Colin H. Van Eeckhout : Chez nous, c'est différent. Les autres groupes ont la plupart du temps, ont un songwriter principal. Il vient dans le groupe et il dit " Ça va être comme ça ". Mais chez nous, tout le monde a quelque chose à dire sur les parties des autres. Le batteur a des commentaires sur mon chant. Moi j'ai dit des trucs sur la basse. Ça prend beaucoup de temps, ce sont plutôt les guitaristes qui viennent avec une espèce de mélodie. Et puis, on commence à faire un puzzle avec les idées des autres. Mais on prend notre temps ; il faut qu'au moins trois d'entre nous aient la chair de poule ou les larmes aux yeux et on sait à ce moment-là qu'on doit partir sur cette route. Ce sont les mots qui doivent m'inspirer. Alors ça peut être un film ou un livre que je lis, une peinture ou je ne sais pas quoi qui m'inspire. Tu as des groupes comme TOOL qui nous ont inspiré, mais aussi des artistes comme Hermann Nitsch qui est autrichien. La vie en général aussi. Tout le monde a des trucs qui se passent dans leurs vies et cela peut servir de base au message que l'on a envie de faire passer. Des évènements peuvent entrainer des changements de regards que nous avons sur la vie. Et là, il nous parait nécessaire de composer autour de cela.

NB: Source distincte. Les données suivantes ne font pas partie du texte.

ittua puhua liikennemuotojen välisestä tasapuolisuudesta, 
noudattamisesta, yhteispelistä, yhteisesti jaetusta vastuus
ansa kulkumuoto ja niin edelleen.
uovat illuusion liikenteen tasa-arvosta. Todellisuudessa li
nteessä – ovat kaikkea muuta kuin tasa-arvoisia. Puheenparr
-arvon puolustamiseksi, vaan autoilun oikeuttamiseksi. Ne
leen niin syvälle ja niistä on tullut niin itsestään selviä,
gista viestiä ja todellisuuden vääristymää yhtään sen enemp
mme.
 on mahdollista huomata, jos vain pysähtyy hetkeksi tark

J'utilise toujours cette question qui dit quelle question je ne t'ai pas posée et à laquelle tu aurais aimé répondre et quelle est la réponse à celle-ci ?
Colin H. Van Eeckhout : Ouf, ça c'est dur.
Je fais travailler l’artiste ?
Colin H. Van Eeckhout : Je pense que le plus important avec le groupe maintenant c'est la gratitude et l'amitié entre nous, ça devient plus important que la musique parce qu’on existe depuis 25 ans maintenant. Maintenant qu'on a 45 ans, l'ego devient moins important, on sait ce qu’on a fait et on sait la chance qu’on a de faire ce qu'on fait depuis nos seize ans, avec les mêmes gens. On a de la chance, on s'amuse et on est devenus amis.
Et ça facilite peut-être ce que tu disais au niveau de la réaction des autres sur les propositions de compo, vous devez commencer à savoir ce qui plait à l'autre.
Colin H. Van Eeckhout : Je pense qu'effectivement avec le temps, tu as besoin de moins de mots pour t'expliquer avec le groupe. Mais c'est dur comme question.

Merci à toi.
Colin H. Van Eeckhout : Merci beaucoup en tout cas.